→ **DESCRIPTION OF THE TASK**: The data that follows must be transcribed in full and exactly, minus the pictures.

→ **DATA SHOWN**:
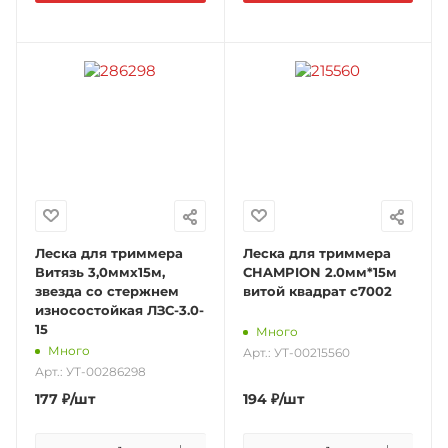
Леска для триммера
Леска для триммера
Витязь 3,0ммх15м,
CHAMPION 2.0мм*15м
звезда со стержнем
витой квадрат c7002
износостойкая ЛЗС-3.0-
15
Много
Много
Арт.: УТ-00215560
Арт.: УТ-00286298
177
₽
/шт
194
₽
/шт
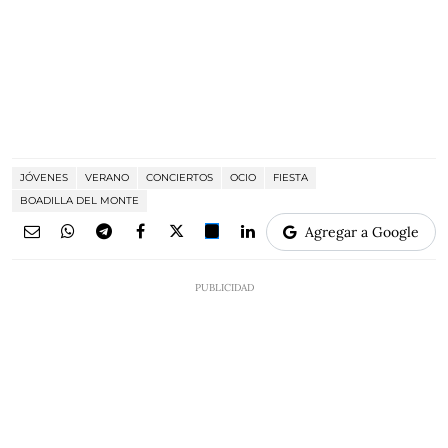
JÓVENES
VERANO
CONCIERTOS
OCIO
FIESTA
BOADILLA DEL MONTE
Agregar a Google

→ **WRITTEN ANSWER**:
Леска для триммера
Леска для триммера
Витязь 3,0ммх15м,
CHAMPION 2.0мм*15м
звезда со стержнем
витой квадрат c7002
износостойкая ЛЗС-3.0-
15
Много
Много
Арт.: УТ-00215560
Арт.: УТ-00286298
177
₽
/шт
194
₽
/шт
JÓVENES
VERANO
CONCIERTOS
OCIO
FIESTA
BOADILLA DEL MONTE
Agregar a Google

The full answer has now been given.